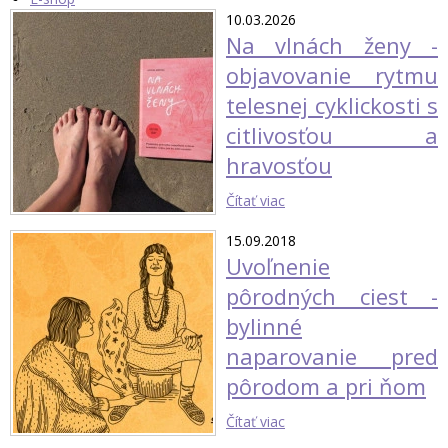
10.03.2026
Na vlnách ženy -
objavovanie rytmu
telesnej cyklickosti s
citlivosťou a
hravosťou
Čítať viac
15.09.2018
Uvoľnenie
pôrodných ciest -
bylinné
naparovanie pred
pôrodom a pri ňom
Čítať viac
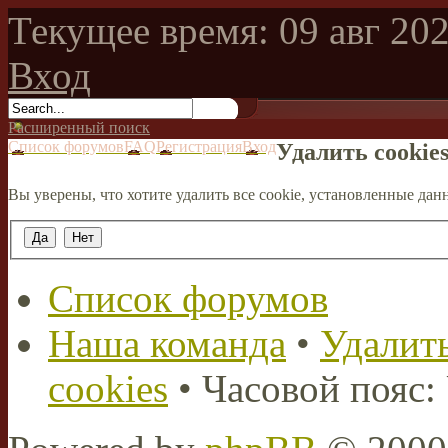
Текущее время: 09 авг 202
Вход
Расширенный поиск
Список форумов
FAQ
Регистрация
Вход
Удалить cookie
Вы уверены, что хотите удалить все cookie, установленные д
Список форумов
Наша команда
•
Удалить
cookies
• Часовой пояс:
= = = =
▶ _Requirement_
Wherever a picture sits among the entries, drop it and set down every other part exactly.

▶ _Answer_
10.03.2026
Na vlnách ženy -
objavovanie rytmu
telesnej cyklickosti s
citlivosťou a
hravosťou
Čítať viac
15.09.2018
Uvoľnenie
pôrodných ciest -
bylinné
naparovanie pred
pôrodom a pri ňom
Čítať viac
Текущее время: 09 авг 202
Вход
Расширенный поиск
Список форумов
FAQ
Регистрация
Вход
Удалить cookie
Вы уверены, что хотите удалить все cookie, установленные д
Список форумов
Наша команда
•
Удалить
cookies
• Часовой пояс:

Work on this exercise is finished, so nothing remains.